As The Inquisitr previously reported, Scott Dawson and Dash Wilder recently filed for trademarks for their post-WWE careers, as both superstars are expected to leave the company when their contracts expire later this year. However, WrestlingNews.co recently reported that WWE has responded by registering trademarks for “The Mechanics” and “No Flips Just Fists.”
Wilder and Dawson previously set out to trademark “No Flips, Just Fists,” but WWE’s filing doesn’t have a comma in the middle. While that differentiates the trademark to some extent, the latest development suggests that WWE is trying to interfere with the tag team’s plans, potentially causing a conflict of interest between the parties involved.

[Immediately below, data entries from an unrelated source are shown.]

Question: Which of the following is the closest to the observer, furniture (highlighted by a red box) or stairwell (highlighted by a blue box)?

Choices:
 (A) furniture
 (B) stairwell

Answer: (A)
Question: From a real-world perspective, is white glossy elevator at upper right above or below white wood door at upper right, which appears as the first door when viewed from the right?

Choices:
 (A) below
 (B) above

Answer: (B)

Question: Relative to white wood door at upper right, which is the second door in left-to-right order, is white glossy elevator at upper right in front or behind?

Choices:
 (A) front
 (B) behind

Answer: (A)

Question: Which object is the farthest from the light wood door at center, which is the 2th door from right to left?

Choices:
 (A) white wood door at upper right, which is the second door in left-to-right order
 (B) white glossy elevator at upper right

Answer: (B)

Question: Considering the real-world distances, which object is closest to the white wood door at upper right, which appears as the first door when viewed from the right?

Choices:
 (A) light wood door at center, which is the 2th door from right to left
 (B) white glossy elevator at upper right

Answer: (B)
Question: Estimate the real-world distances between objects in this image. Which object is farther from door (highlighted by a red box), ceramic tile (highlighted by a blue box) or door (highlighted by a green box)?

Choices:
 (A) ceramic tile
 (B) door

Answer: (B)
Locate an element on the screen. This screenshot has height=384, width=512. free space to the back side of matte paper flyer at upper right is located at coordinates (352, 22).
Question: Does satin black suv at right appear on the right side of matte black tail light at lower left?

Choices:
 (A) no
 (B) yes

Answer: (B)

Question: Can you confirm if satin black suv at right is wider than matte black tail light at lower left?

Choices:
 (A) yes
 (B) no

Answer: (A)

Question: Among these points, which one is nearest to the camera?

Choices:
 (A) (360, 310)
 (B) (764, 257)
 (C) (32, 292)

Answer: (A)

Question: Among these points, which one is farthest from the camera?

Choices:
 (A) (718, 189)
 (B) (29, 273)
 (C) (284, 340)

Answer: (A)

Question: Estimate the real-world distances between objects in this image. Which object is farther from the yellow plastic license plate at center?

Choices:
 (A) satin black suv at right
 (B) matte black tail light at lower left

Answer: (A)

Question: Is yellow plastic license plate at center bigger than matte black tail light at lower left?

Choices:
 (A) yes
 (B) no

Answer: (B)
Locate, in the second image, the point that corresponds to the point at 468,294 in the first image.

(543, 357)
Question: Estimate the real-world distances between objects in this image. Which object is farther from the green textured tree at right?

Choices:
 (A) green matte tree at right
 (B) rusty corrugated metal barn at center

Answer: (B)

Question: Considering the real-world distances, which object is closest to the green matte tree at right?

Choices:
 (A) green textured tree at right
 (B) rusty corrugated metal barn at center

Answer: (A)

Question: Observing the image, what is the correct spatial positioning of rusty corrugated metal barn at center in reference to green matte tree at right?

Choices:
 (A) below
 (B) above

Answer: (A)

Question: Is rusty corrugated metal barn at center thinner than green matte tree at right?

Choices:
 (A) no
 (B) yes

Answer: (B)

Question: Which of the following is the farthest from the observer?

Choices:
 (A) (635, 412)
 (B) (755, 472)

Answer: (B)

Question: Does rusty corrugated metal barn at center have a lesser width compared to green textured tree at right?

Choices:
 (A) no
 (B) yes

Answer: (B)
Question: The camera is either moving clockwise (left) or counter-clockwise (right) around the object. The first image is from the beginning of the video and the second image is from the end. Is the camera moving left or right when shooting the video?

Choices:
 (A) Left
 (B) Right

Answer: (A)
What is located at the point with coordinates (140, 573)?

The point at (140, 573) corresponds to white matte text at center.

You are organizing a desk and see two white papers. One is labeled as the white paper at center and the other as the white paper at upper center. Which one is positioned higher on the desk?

The Mechanics, meanwhile, was the name of Dawson and Wilder’s tag team before they were rechristened as The Revival. However, it’s worth noting that the team filed for the “Top Boys” trademark last week, which could become their new moniker should they eventually part ways with WWE and go elsewhere.
The WrestlingNews.co report also states that The Revival has acquired the services of the same attorney who handles trademarks for All Elite Wrestling. While this could be purely coincidental, it has fueled speculation that the team could be on their way to the upstart promotion in the near future. Of course, this seems likely considering that they have been hinting at going there for months now.
As The Inquisitr recently reported, Dawson and Wilder have turned down several new contract offers because they are unhappy with their creative direction in WWE. The duo reportedly turned down an offer which was worth $700,000 per year. While they might change their minds and re-sign in the coming weeks, Dawson and Wilder appear to be intent on wrestling elsewhere in 2020.
“Tag Team Wrestling doesn’t draw money...” pic.twitter.com/si0VPAgVt9— Scott Dawson (@ScottDawsonWWE) January 31, 2020
WWE won’t want to lose one of their best teams to the competition, but Dawson and Wilder have reportedly been upset with the state of the company’s tag team division for months. AEW, meanwhile, is heavily focused on establishing one of the strongest divisions on the planet, in addition to a more relaxed travel schedule.
With all the signs pointing towards The Revival leaving, WWE will likely do everything in their power to ensure that they can’t use the trademarks they’ve applied for.
The Revival aren’t the only wrestlers to be embroiled in drama over trademarks with WWE. As 411 Mania documented, Cody Rhodes claims to have experienced a “legal nightmare” in recent months after acquiring the trademarks of some old World Championship Wrestling pay-per-views.